Does that change with Mullin on the team? The answer’s no. After taking his bruises in his first two seasons, Ewing eventually transformed into a leader of the team and brought the Knicks back into the playoffs in 1988—a place they would call home for 14 consecutive seasons (the last one in 2000–01 was without the center). Mullin, however, becomes an overall less impactful player. A dynamic scorer on the perimeter, yes, but the Knicks crawl into the next decade with higher draft picks than they would have been gifted with the better Ewing. Maybe they’re able to build a better team, though. But that’s not fair to assume—there’s only so much you can gesture without going overboard, and the drafting process in the dystopian future is something we can’t predict.
Instead, we can make a different but huge, nonetheless, decision in terms of the vacant head-coaching position left by Rick Pitino. After the Knicks sack Pitino, Don Nelson chooses the Knicks instead of the Warriors and forms a bond with Mullin in the Big Apple instead of the Bay Area. Nelson implements his run-and-gun style of offense in New York, who are more impressionable about it than Ewing was. Despite cracking the 50-win total once, the Knicks never win two playoff series in the same season. Nelson is fired but replaced by young—and balding—Jeff Van Gundy who promises to strengthen an unimposing defense.
Why is the Knicks’ defense weak sauce, though? No Ewing means no Charles Oakley, folks. The Knicks never pull the trigger on the Bill Cartwright trade to Chicago that netted fan favorite (excluding James Dolan), the Oakman. That leaves Cartwright manning the paint and content with his starting role versus playing backup to Ewing on Earth 1.
It’s strange to think a Ewing-less Knicks franchise isn’t impacted too much. But it also reinforces how even a modicum of success—the aforementioned 14 postseason appearances in a row, including the 1994 Finals and 1999 runner-up to a fantastic Spurs team in the shortened season (come on, New York didn’t really deserve to be there after the lockout)—has touched thousands of Knicks fans in a positive way. For a generation of orange and blue wearing die-hards, watching Ewing, Oakley, and John Starks cemented a larger-than-life legacy that represented New York basketball in the national conversation.
On Earth 2, where Chris Mullin leads the Knicks to first-round exits galore, the ‘Bockers never reach the heights—and eventual letdowns—if Ewing were in charge. Patrick, however, also gets a chance to team up with future Hall of Famer Reggie Miller in Indiana, producing a team that overcomes Hakeem Olajuwon and the Houston Rockets in the 1994 Finals (an NBA without Michael Jordan), but ultimately falls to young Shaquille O’Neal, Penny Hardaway, and the upstart Orlando Magic. (We never get the infamous choke motion Miller delivered to Spike Lee in the first row. Also, Spike wins for 1989’s Do the Right Thing because I say so.)
After that? Perhaps the Magic go on a dynasty before Jordan’s post–Space Jam return and quell any notion that his early-’90s three-peat was anything but the usual in this league.

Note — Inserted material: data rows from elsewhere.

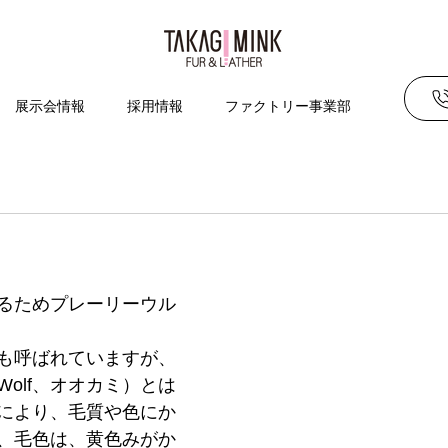
展示会情報
採用情報
ファクトリー事業部
るためプレーリーウル
も呼ばれていますが、
olf、オオカミ）とは
により、毛質や色にか
、毛色は、黄色みがか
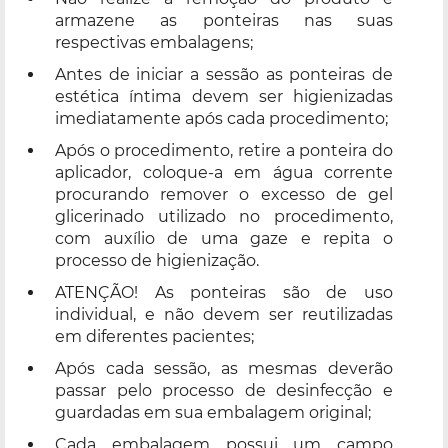
armazene as ponteiras nas suas
respectivas embalagens;
Antes de iniciar a sessão as ponteiras de
estética íntima devem ser higienizadas
imediatamente após cada procedimento;
Após o procedimento, retire a ponteira do
aplicador, coloque-a em água corrente
procurando remover o excesso de gel
glicerinado utilizado no procedimento,
com auxílio de uma gaze e repita o
processo de higienização.
ATENÇÃO! As ponteiras são de uso
individual, e não devem ser reutilizadas
em diferentes pacientes;
Após cada sessão, as mesmas deverão
passar pelo processo de desinfecção e
guardadas em sua embalagem original;
Cada embalagem possui um campo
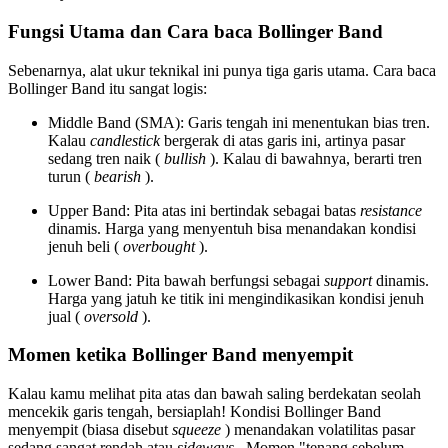
Fungsi Utama dan Cara baca Bollinger Band
Sebenarnya, alat ukur teknikal ini punya tiga garis utama. Cara baca
Bollinger Band itu sangat logis:
Middle Band (SMA): Garis tengah ini menentukan bias tren.
Kalau
candlestick
bergerak di atas garis ini, artinya pasar
sedang tren naik (
bullish
). Kalau di bawahnya, berarti tren
turun (
bearish
).
Upper Band: Pita atas ini bertindak sebagai batas
resistance
dinamis. Harga yang menyentuh bisa menandakan kondisi
jenuh beli (
overbought
).
Lower Band: Pita bawah berfungsi sebagai
support
dinamis.
Harga yang jatuh ke titik ini mengindikasikan kondisi jenuh
jual (
oversold
).
Momen ketika Bollinger Band menyempit
Kalau kamu melihat pita atas dan bawah saling berdekatan seolah
mencekik garis tengah, bersiaplah! Kondisi Bollinger Band
menyempit (biasa disebut
squeeze
) menandakan volatilitas pasar
sedang sangat rendah atau
sideways
. Momen "tenang sebelum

Maybe O’Neal never links up with the Los Angeles Lakers after feeling aggrieved in Orlando. Kobe Bryant is down three rings and LeBron James fans have an easier time dismissing the notion that “Kobe better.”
The Spurs and Pistons have another ring each while the Pacers—during Ewing’s final season à la David Robinson and San Antonio—win one more for Pat while Reggie sticks around for a few more years. Ewing also retires in 2000 instead of 2002, going out on top and removing himself from organized basketball for a few years before settling into his role with his alma mater, and he doesn’t rep the Knicks at the 2019 draft lottery.
The NBA gets to share the wealth more with Ewing not in New York, and Knicks fans never get the highs of the Ewing year with the Mullin era, instead content with making short-lived playoff appearances.